Recycled Polyester | Is it Safe for our Oceans?


Polyester, polyethylene terephthalate, is a synthetic fibre man-made through a high energy process of chemical reactions using a combination of coal, ethylene (from petroleum), air and water. Every single element involved in this process involves heavy exploitation of natural and human resources. Beginning of the polyester lifecycle, two to three times more carbon emissions than cotton are emitted and then at the end of their lifecycle end up accumulating pollution as they don't biodegrade, posing a threat to wildlife in the form of consumption and entanglement.  

There are different types of polyester ranging from soft polyester material to varying density of polyester made products but the one with least environmental impact is recycled polyester. Widely classified under sustainable fabrics, recycled polyester synthetic is the only synthetic fibre we agree to be used in the apparel industry. Even though it requires energy to convert old plastics into new recycled fibres, the energy consumption is nowhere close to the huge tonnes required in producing virgin polyester made fabrics. There is no need for more coal and petrol to be extracted from the earth and it saves already existing plastic from going to landfills to remain there for hundreds of years.

Around 10-12 PET bottles are recycled and 2,700 litres of water are saved in each recycled polyester made t-shirt. Recycled polyester made from PET bottles are shredded into flakes, flakes then melted and converted to yarn to be knitted, cut and sewn into a sustainable article of clothing. Sustainable, up until, a customer buys it and washes it; releasing hundreds of thousands of microfibres which are very small pieces of plastic that never biodegrade. Washing clothes releases 500,000 tons of microfibres, approximately 50 billion PET bottles, into the ocean every year. 35% of all microplastics originated from the laundering of synthetic textiles according to a 2017 report from the International Union for Conservation of Nature (IUNC). They come off of synthetic clothing, mainly from polyester made hot off the washing machine, and get released with the water.

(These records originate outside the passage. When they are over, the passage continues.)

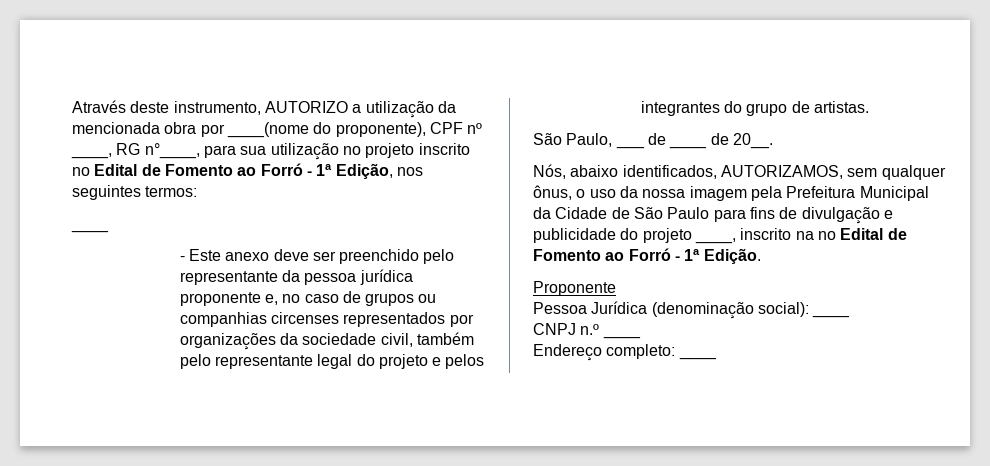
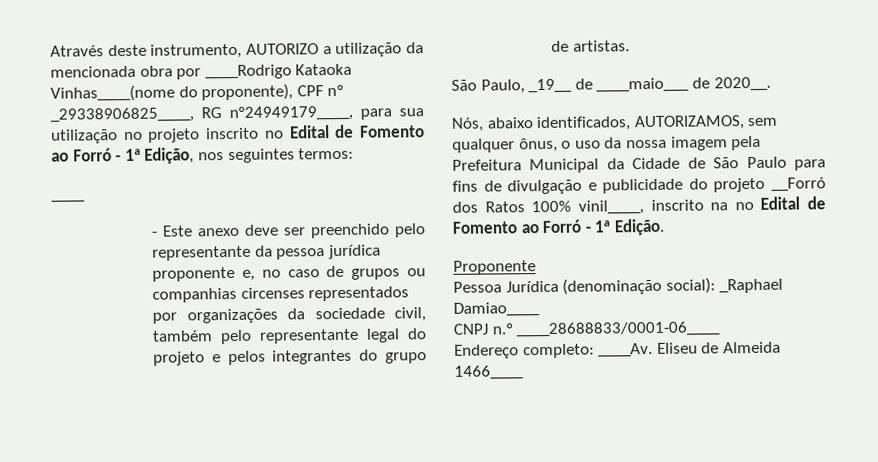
[226,122,309,138] ____(nome -> [204,63,353,80] [50,84,175,102] ____Rodrigo Kataoka Vinhas____(nome
[71,143,200,159] ____, RG n°____, -> [50,105,353,123] _29338906825____, RG n°24949179____,
[615,145,645,149] [647,133,666,145] [669,145,708,149] [710,133,773,149] ___ de ____ de 20__. -> [528,76,771,94] _19__ de ____maio___ de 2020__.
[694,238,736,244] ____, -> [771,177,826,192] [452,200,644,215] __Forró dos Ratos 100% vinil____,
[812,314,851,318] ____ -> [719,278,784,294] [453,302,540,317] _Raphael Damiao____
[602,335,641,339] ____ -> [516,321,722,338] ____28688833/0001-06____
[678,356,717,360] ____ -> [598,341,781,358] [454,365,524,380] ____Av. Eliseu de Almeida 1466____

An estimated 31% of plastic pollution is said to be microplastics in the total plastic pollution in the ocean. Microfibres exist alongside microbeads but they pose a stronger threat to fish and other aquatic animals. Studies show that in the Ottawa River, 95% of microplastics were microfibres.

These stats really break down how polyester made fabric, a revolutionary fabric that plays a major role in every industry, serves as the biggest hazard once discarded into the ocean in both, pre-consumer and post-consumer stages. Not only do they affect the toxic levels of water but also emit an odour similar to some species’ natural food. The fishes and other marine wildlife either eat them and die or have health issues from their consumption. The microscopic plastic fibres end up in their stomachs and stay there, often giving the impression of a full stomach to its aquatic consumer, whereas they do not receive the needed nutrients and eventually starve to death. The fibres dangerously toxic to any creature that consumes it, due to natural food cycle, end up in our plates as seafood; with the toxins now residing in our bellies. 

So, answer to the question: With Polyester made sustainable, are oceans now polyester safe? The answer is no. Until we find a feasible and widely applicable way to keep microfibre making its way from our washing machines to the ocean - the oceans, marine life and human life aren’t safe from toxic plastic consumption.